The regex dialect would have to be Java's, but I'm not sure if everything in it works, since I have only done a cursory examination. One would probably have to look carefully at the RegexpQuery code to understand what works and what doesn't.

regex方言必须是Java的,但我不确定它中的所有内容是否都有效,因为我只做了一个粗略的检查。您可能需要仔细查看RegexpQuery代码,以了解哪些有效,哪些无效。

#2


4  

Regular expressions and (e)dismax are not really comparable. Dismax is meant to work directly with common end-user input, while regular expressions are not typical end-user input.

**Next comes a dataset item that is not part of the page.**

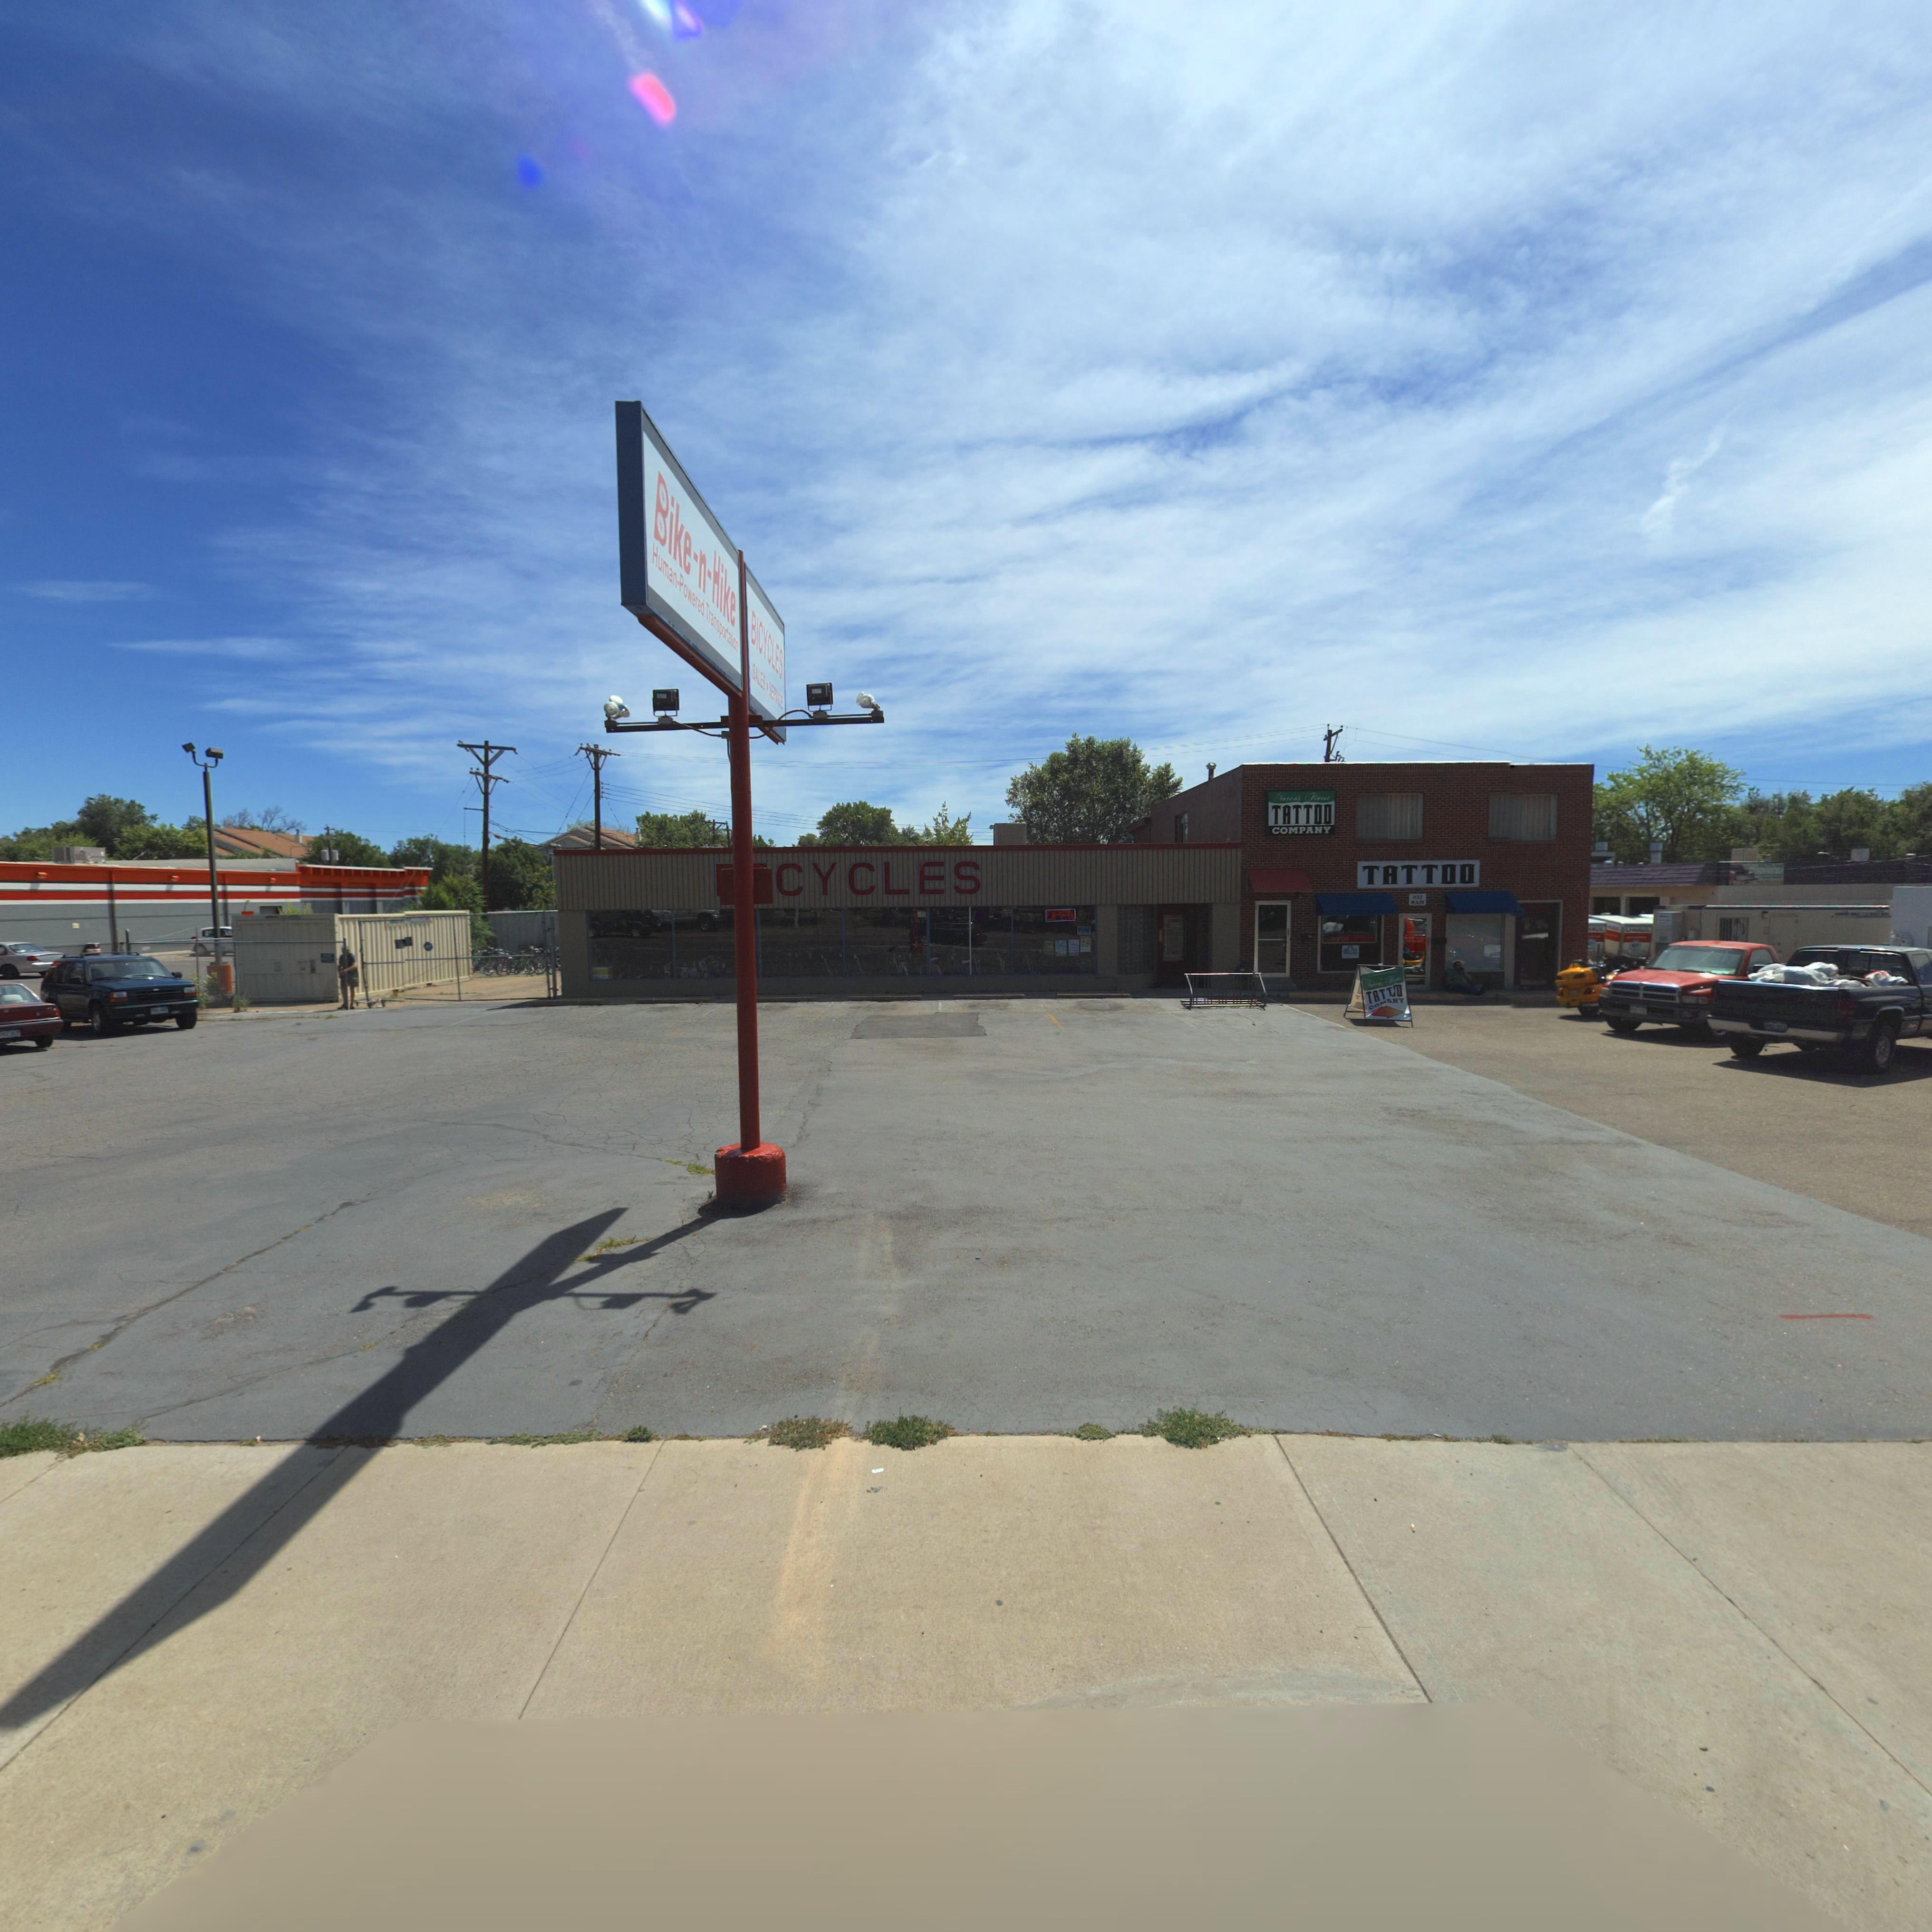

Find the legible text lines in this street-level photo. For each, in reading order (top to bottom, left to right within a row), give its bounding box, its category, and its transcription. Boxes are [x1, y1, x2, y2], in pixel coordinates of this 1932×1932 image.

正则表达式和(e)dismax并没有可比性。Dismax是指直接使用常见的终端用户输入,而正则表达式不是典型的终端用户输入。

Also, matching regular-expression-like things with dismax depends largely on text analysis settings and schema design, not on dismax itself. With Solr you typically tailor the schema and text analysis to the concrete search need, possibly doing much of the work at index-time. Regular expressions are at odds with this and even with the basic structure of Lucene inverted indices.

同样,与dismax匹配的正则表达式类似的东西在很大程度上取决于文本分析设置和模式设计,而不是dismax本身。使用Solr,您通常会根据具体的搜索需求定制模式和文本分析,可能会在索引时完成大部分工作。正则表达式与此不一致,甚至与Lucene倒指数的基本结构不一致。

Still, Lucene provides RegexQuery and the newer RegexpQuery. As far as I know, these are not integrated with Solr, but they could be. Start a new item in the Solr issue tracker and happy coding! :)

不过,Lucene提供了RegexQuery和更新的RegexpQuery。据我所知,它们并没有与Solr集成,但是它们可以。在Solr问题跟踪器和快乐编码中启动一个新项目!:)

Keep in mind that regex queries will probably always be slow... but they could have acceptable performance in your case.

请记住,regex查询可能总是很慢的……但在你的情况下,他们的表现是可以接受的。